Plaintiffs, Edwin Claire Diamond, Leona Diamond and their insurer, Rockford Mutual Insurance Company (hereinafter collectively referred to as the Diamonds), appeal the dismissal with prejudice of their eight-count complaint against the defendant, General Telephone Company of Illinois, presently known as GTE North, Inc., and hereafter referred to as GTE. (Ill.Rev.Stat.1989, ch. 110, par. 2-615.) The Diamonds contend the court erred in dismissing their complaint in that it stated valid causes of action for implied indemnity, violation of the Illinois Public Utilities Act (Ill.Rev.Stat.1989, ch. 111 2/3, par. 1-101 et seq.) and tortious conduct creating exposure to litigation. They further contend the court erred in dismissing all counts with prejudice without hearing any evidence. We affirm.
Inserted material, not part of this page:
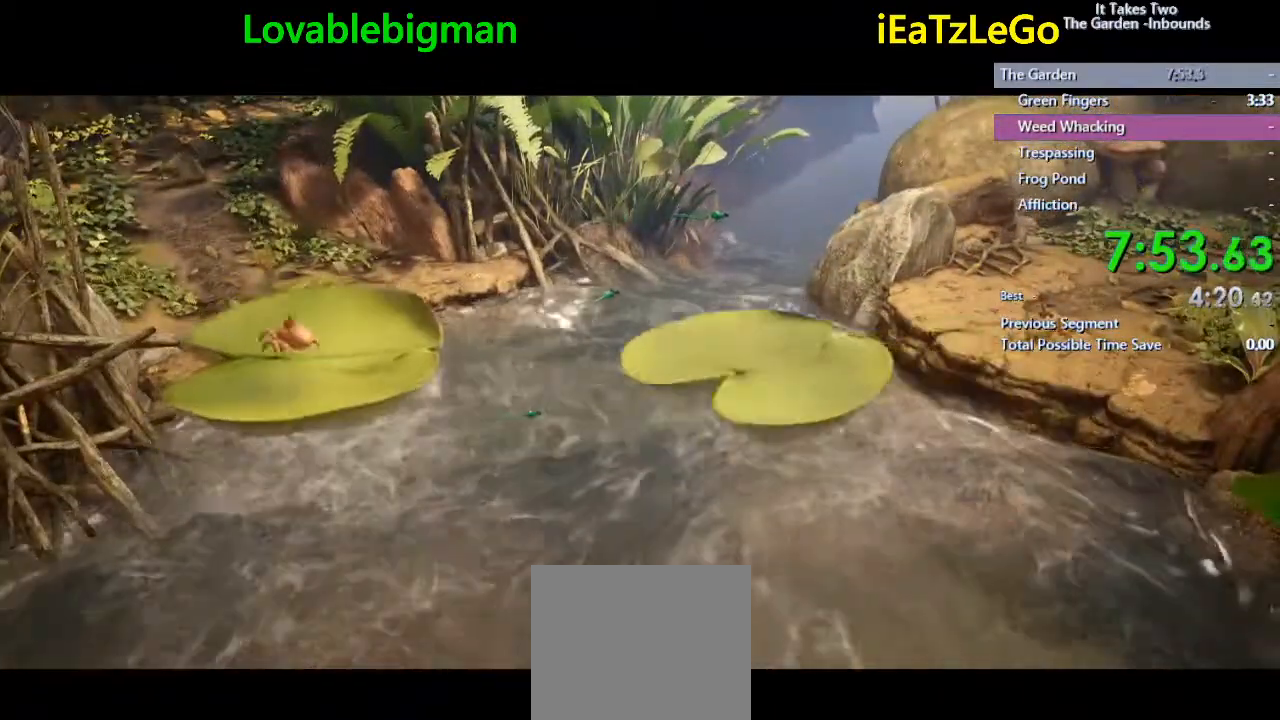
{"buttons": [], "left_stick": "up", "right_stick": "center", "events": []}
Edwin and Leona Diamond owned and farmed a parcel of land in Spring Township of Boone County immediately adjacent to the intersection of Illinois highway I-90 and Garden Prairie Road. GTE sought an easement on this parcel from the Diamonds. Accordingly, a right-of-way permit given in consideration of $1 and signed by the Diamonds on March 22, 1961, gave GTE "the right, privilege, easement and authority to construct, operate, patrol and maintain its communication lines including the necessary underground cables, wires, conduits, splicing boxes, surface terminals, markers and appurtenances upon, over and across the land." Pursuant thereto, GTE placed a telephone pole, supported by a single down guy wire, and other associated telephone equipment on the Diamonds' property.
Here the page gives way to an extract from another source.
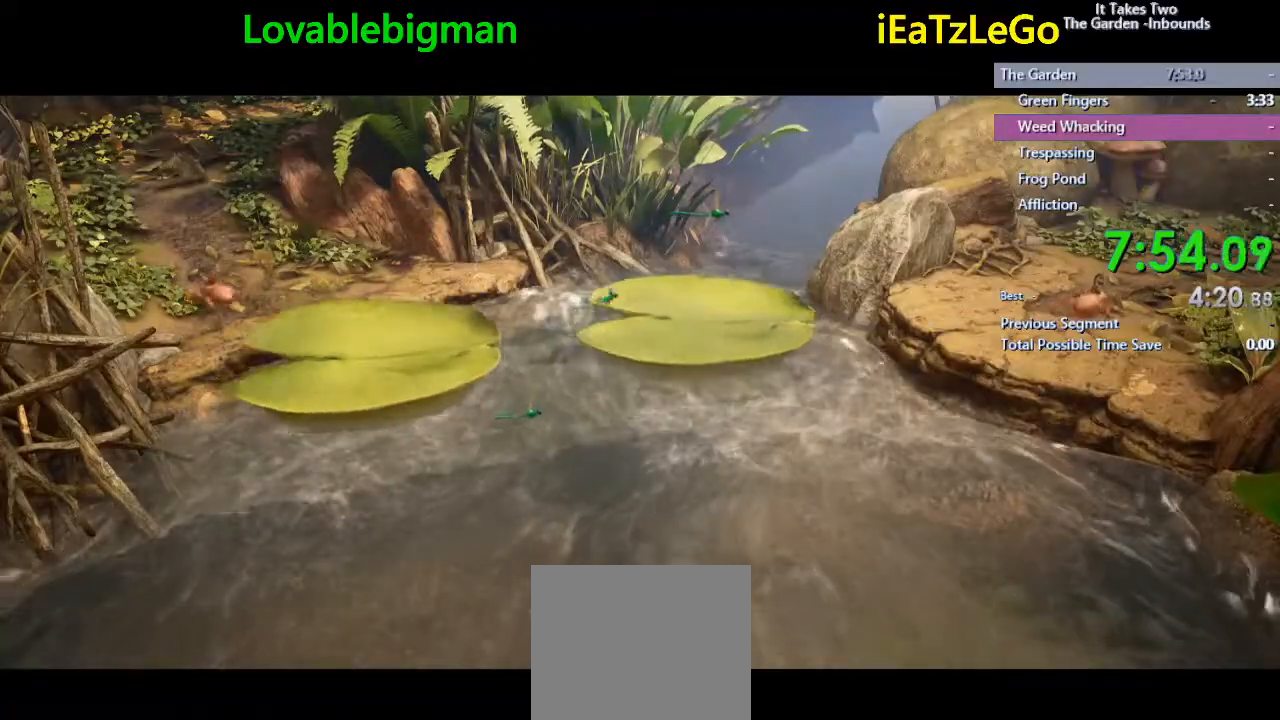
{"buttons": [], "left_stick": "up", "right_stick": "center", "events": []}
On the morning of October 11, 1980, Kenneth and Lorelie Smith and two of their children, Karen and Christine, were traveling in their van in a northwesterly direction on I-90 near the intersection of Garden Prairie Road. At the same time, Randy Hatcher, an employee of Signal Delivery Service, Inc., was driving a tractor trailer rig southeasterly on I-90. As the Signal Delivery truck and the Smith van approached each other going in opposite directions, the GTE telephone pole placed on the Diamond property leaned over, presumably as the result of its guy wire failure, and the cable attached thereto which stretched across I-90 to another GTE pole sagged to a height of approximately six to seven feet above the highway. The Signal Delivery truck struck the sagging cable and, after it was pulled taut, the pole placed on the Diamond property broke and was slung across the highway at a high rate of speed. The pole struck the Smith van, killing Kenneth and Lorelie Smith, in the presence and view of their children.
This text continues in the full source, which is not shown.